I'm having trouble with my Python UDF for use in Pig scripts. I believe the problem is that I assumed my input deltas is in a format it's not actually in, but I'm not sure how to fix it (Python n00b).
Note: On Cloudera (cdh4.3) distro of Hadoop v.2.0.0, Pig v.0.11.0, Python 2.4.3.
import org.apache.pig.impl.logicalLayer.schema.SchemaUtil as SchemaUtil
@outputSchema("adj:float")
def cumRelFreqAdj(deltas):
# create bins of increment 0.01
a = [i*-0.01 for i in range(100)]
a = a[1:len(a)]
b = [i*0.01 for i in range(101)]
a.extend(b)
a.sort()
bins = a
# build cumulative relative frequency distribution
cumfreq = [0]*200
for delta in deltas:
for bin in range(len(bins)):
if delta <= bins[bin]:
cumfreq[bin] += 1
cumrelfreq = [float(cumfreq[i]) / max(cumfreq) for i in range(len(cumfreq))]

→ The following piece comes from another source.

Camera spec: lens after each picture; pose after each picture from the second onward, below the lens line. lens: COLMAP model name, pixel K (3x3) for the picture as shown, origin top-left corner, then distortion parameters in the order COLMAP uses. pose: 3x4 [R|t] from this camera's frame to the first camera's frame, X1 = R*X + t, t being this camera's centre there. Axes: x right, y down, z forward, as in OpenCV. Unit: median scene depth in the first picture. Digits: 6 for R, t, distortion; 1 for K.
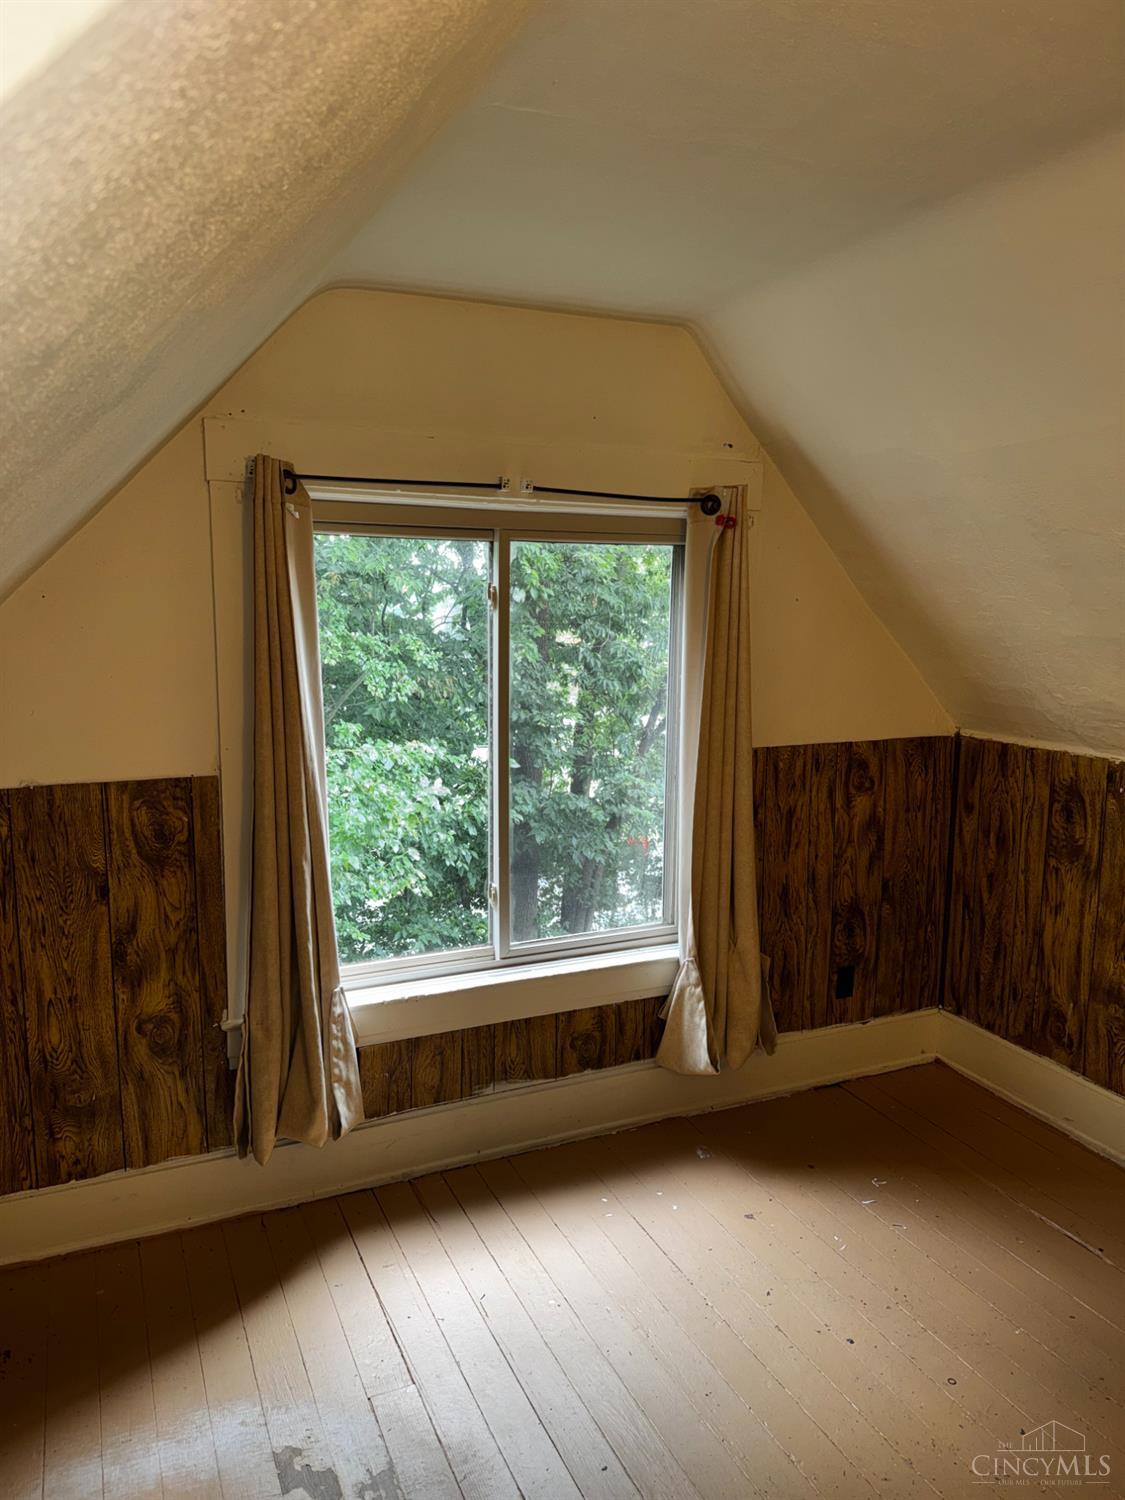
lens RADIAL K [[1049.6, 0, 570.1], [0, 1049.6, 752.4], [0, 0, 1]] dist [0.107821, -0.176732]
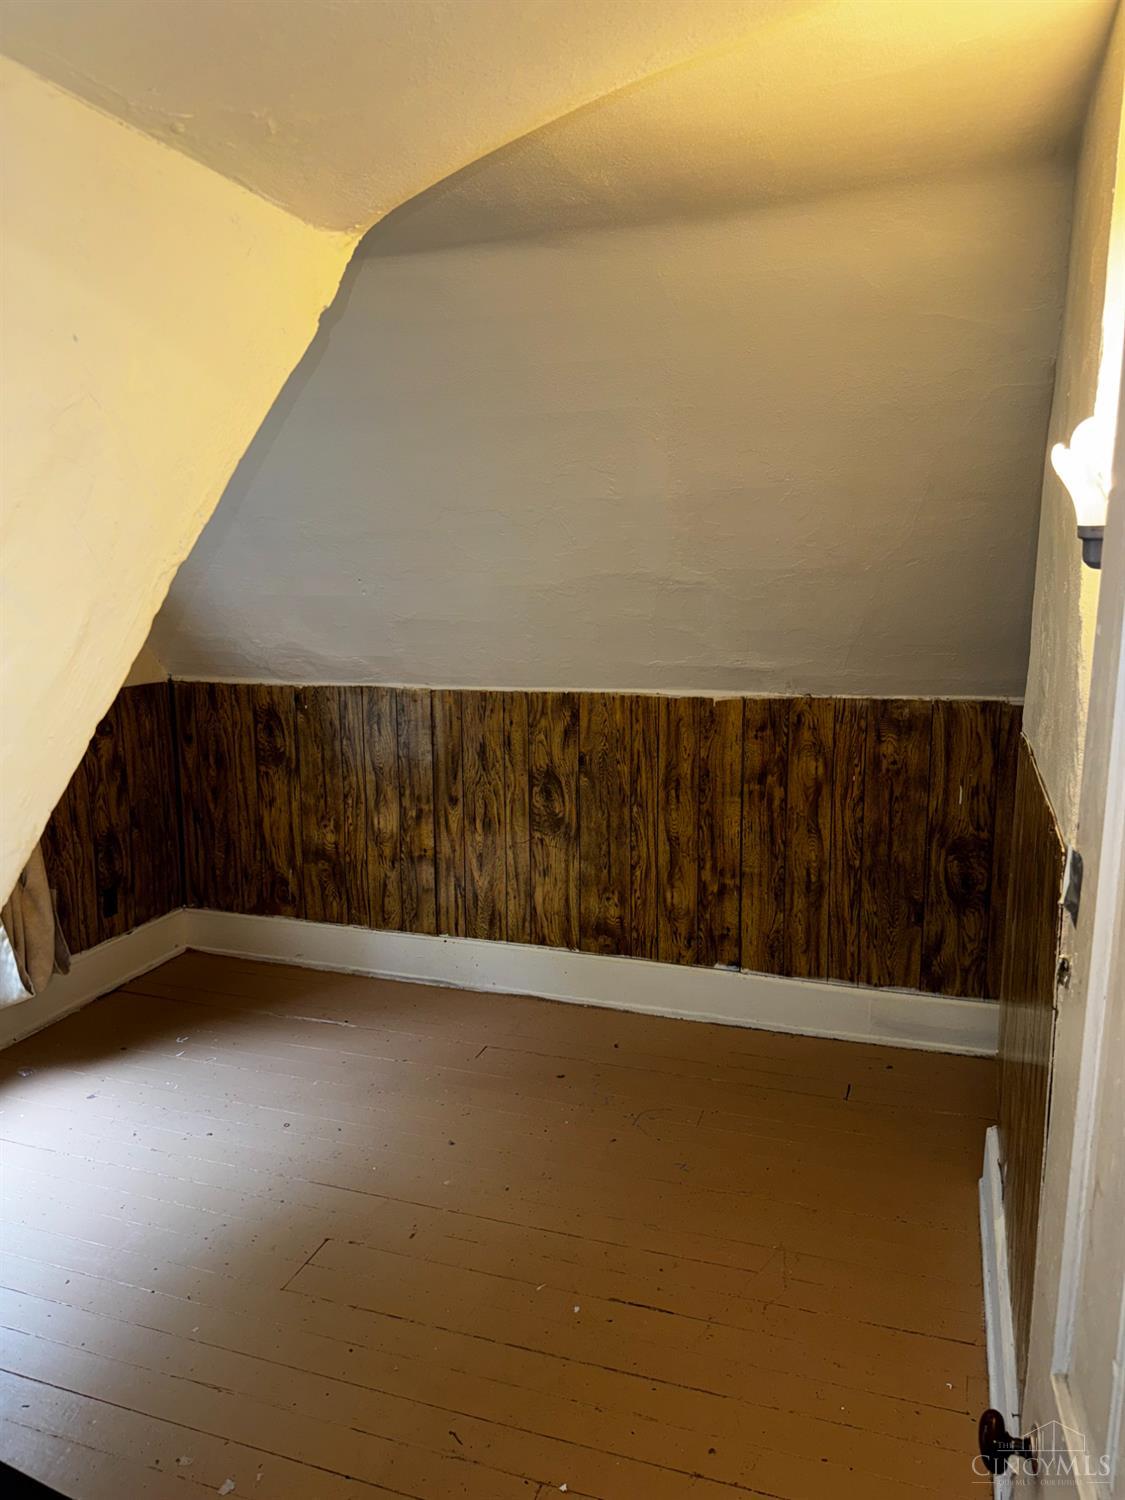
lens RADIAL K [[1049.6, 0, 570.1], [0, 1049.6, 752.4], [0, 0, 1]] dist [0.107821, -0.176732]
pose [[0.676076, -0.138679, 0.723664, -0.227521], [0.114783, 0.989961, 0.082476, 0.018307], [-0.727836, 0.027304, 0.685207, -0.168732]]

crf = zip(bins, cumrelfreq)
for relfreq in crf[:]:
if relfreq[1] > 0.11: # 10%ile
adj = relfreq[0] + 0.05
break
return adj
Do I need to convert my input to a list first?
Answered my own question. The input from Pig is a bag of tuples. In my case each tuple has one element, e.g.: {(-0.01), (-0.03), (0.00001), (-0.2383), (0.158)}.
So in order to compare it to a float-type element from another list bins, I need to insert something like:
delta = list(delta)[0]
between lines 16 & 17 above, to pull out the float-typed data element that is the content of the tuple. Then the comparison on line 18 will work.